### Exercise material
········

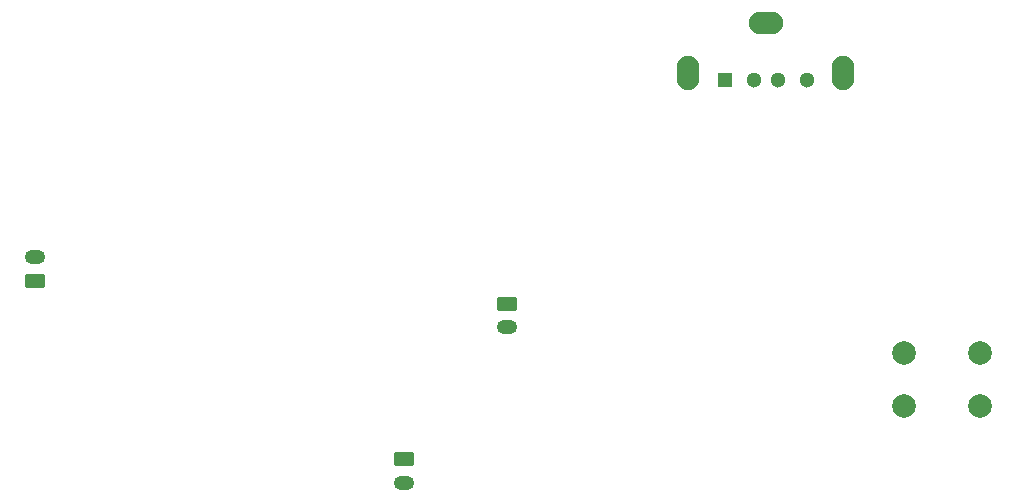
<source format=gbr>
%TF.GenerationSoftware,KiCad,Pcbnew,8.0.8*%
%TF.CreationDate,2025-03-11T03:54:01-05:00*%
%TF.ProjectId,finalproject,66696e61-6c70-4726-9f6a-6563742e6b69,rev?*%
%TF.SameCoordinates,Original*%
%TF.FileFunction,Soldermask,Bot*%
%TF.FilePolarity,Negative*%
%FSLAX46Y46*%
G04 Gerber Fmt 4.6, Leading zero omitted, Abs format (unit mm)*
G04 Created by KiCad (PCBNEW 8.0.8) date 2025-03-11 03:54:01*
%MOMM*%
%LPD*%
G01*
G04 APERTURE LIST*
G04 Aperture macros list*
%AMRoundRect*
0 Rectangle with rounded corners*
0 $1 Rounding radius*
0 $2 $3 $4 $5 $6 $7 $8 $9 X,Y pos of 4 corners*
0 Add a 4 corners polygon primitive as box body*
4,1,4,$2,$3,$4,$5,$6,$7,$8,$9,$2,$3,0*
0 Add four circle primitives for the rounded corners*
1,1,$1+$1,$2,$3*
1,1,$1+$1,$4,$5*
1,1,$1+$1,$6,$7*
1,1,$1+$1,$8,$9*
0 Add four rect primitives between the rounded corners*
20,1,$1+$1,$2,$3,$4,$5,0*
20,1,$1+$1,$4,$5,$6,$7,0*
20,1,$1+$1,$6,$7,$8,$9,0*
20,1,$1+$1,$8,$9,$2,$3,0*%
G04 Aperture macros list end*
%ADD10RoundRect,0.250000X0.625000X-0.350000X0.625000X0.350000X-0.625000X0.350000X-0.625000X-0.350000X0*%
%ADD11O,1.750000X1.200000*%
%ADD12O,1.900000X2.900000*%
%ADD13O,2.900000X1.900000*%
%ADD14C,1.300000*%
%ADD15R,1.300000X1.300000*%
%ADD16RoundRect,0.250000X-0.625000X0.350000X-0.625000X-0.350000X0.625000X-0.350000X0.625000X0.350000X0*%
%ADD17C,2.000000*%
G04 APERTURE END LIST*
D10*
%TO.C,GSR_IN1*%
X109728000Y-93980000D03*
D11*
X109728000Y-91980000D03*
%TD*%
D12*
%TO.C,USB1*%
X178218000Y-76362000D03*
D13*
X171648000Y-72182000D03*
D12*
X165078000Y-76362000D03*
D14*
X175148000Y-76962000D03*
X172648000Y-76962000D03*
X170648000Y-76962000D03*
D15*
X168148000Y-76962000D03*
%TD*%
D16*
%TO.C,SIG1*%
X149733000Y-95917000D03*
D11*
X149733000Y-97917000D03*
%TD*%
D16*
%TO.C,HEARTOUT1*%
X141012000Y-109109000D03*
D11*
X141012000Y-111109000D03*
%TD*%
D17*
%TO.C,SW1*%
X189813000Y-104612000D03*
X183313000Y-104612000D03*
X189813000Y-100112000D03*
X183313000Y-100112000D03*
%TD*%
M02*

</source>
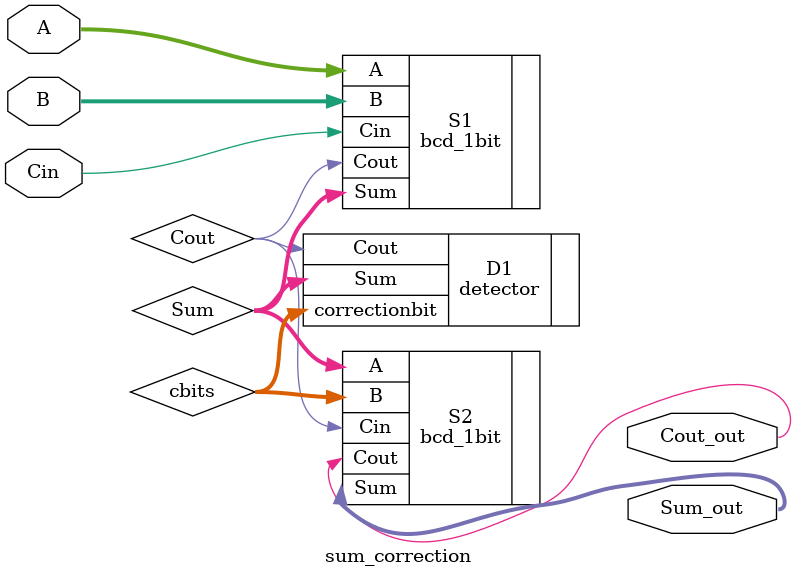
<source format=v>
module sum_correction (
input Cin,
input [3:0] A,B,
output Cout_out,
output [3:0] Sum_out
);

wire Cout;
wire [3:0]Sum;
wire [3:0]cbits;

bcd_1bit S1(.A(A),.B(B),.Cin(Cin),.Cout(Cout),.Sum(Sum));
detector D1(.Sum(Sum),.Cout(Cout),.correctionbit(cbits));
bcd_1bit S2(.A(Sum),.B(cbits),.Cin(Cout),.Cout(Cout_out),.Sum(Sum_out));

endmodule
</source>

········

### Task to carry out
The answer should contain every line of the material exactly as written and no pictures.

### Problem solution
<source format=gbr>
%TF.GenerationSoftware,KiCad,Pcbnew,8.0.8*%
%TF.CreationDate,2025-03-11T03:54:01-05:00*%
%TF.ProjectId,finalproject,66696e61-6c70-4726-9f6a-6563742e6b69,rev?*%
%TF.SameCoordinates,Original*%
%TF.FileFunction,Soldermask,Bot*%
%TF.FilePolarity,Negative*%
%FSLAX46Y46*%
G04 Gerber Fmt 4.6, Leading zero omitted, Abs format (unit mm)*
G04 Created by KiCad (PCBNEW 8.0.8) date 2025-03-11 03:54:01*
%MOMM*%
%LPD*%
G01*
G04 APERTURE LIST*
G04 Aperture macros list*
%AMRoundRect*
0 Rectangle with rounded corners*
0 $1 Rounding radius*
0 $2 $3 $4 $5 $6 $7 $8 $9 X,Y pos of 4 corners*
0 Add a 4 corners polygon primitive as box body*
4,1,4,$2,$3,$4,$5,$6,$7,$8,$9,$2,$3,0*
0 Add four circle primitives for the rounded corners*
1,1,$1+$1,$2,$3*
1,1,$1+$1,$4,$5*
1,1,$1+$1,$6,$7*
1,1,$1+$1,$8,$9*
0 Add four rect primitives between the rounded corners*
20,1,$1+$1,$2,$3,$4,$5,0*
20,1,$1+$1,$4,$5,$6,$7,0*
20,1,$1+$1,$6,$7,$8,$9,0*
20,1,$1+$1,$8,$9,$2,$3,0*%
G04 Aperture macros list end*
%ADD10RoundRect,0.250000X0.625000X-0.350000X0.625000X0.350000X-0.625000X0.350000X-0.625000X-0.350000X0*%
%ADD11O,1.750000X1.200000*%
%ADD12O,1.900000X2.900000*%
%ADD13O,2.900000X1.900000*%
%ADD14C,1.300000*%
%ADD15R,1.300000X1.300000*%
%ADD16RoundRect,0.250000X-0.625000X0.350000X-0.625000X-0.350000X0.625000X-0.350000X0.625000X0.350000X0*%
%ADD17C,2.000000*%
G04 APERTURE END LIST*
D10*
%TO.C,GSR_IN1*%
X109728000Y-93980000D03*
D11*
X109728000Y-91980000D03*
%TD*%
D12*
%TO.C,USB1*%
X178218000Y-76362000D03*
D13*
X171648000Y-72182000D03*
D12*
X165078000Y-76362000D03*
D14*
X175148000Y-76962000D03*
X172648000Y-76962000D03*
X170648000Y-76962000D03*
D15*
X168148000Y-76962000D03*
%TD*%
D16*
%TO.C,SIG1*%
X149733000Y-95917000D03*
D11*
X149733000Y-97917000D03*
%TD*%
D16*
%TO.C,HEARTOUT1*%
X141012000Y-109109000D03*
D11*
X141012000Y-111109000D03*
%TD*%
D17*
%TO.C,SW1*%
X189813000Y-104612000D03*
X183313000Y-104612000D03*
X189813000Y-100112000D03*
X183313000Y-100112000D03*
%TD*%
M02*

</source>
<source format=v>
module sum_correction (
input Cin,
input [3:0] A,B,
output Cout_out,
output [3:0] Sum_out
);

wire Cout;
wire [3:0]Sum;
wire [3:0]cbits;

bcd_1bit S1(.A(A),.B(B),.Cin(Cin),.Cout(Cout),.Sum(Sum));
detector D1(.Sum(Sum),.Cout(Cout),.correctionbit(cbits));
bcd_1bit S2(.A(Sum),.B(cbits),.Cin(Cout),.Cout(Cout_out),.Sum(Sum_out));

endmodule
</source>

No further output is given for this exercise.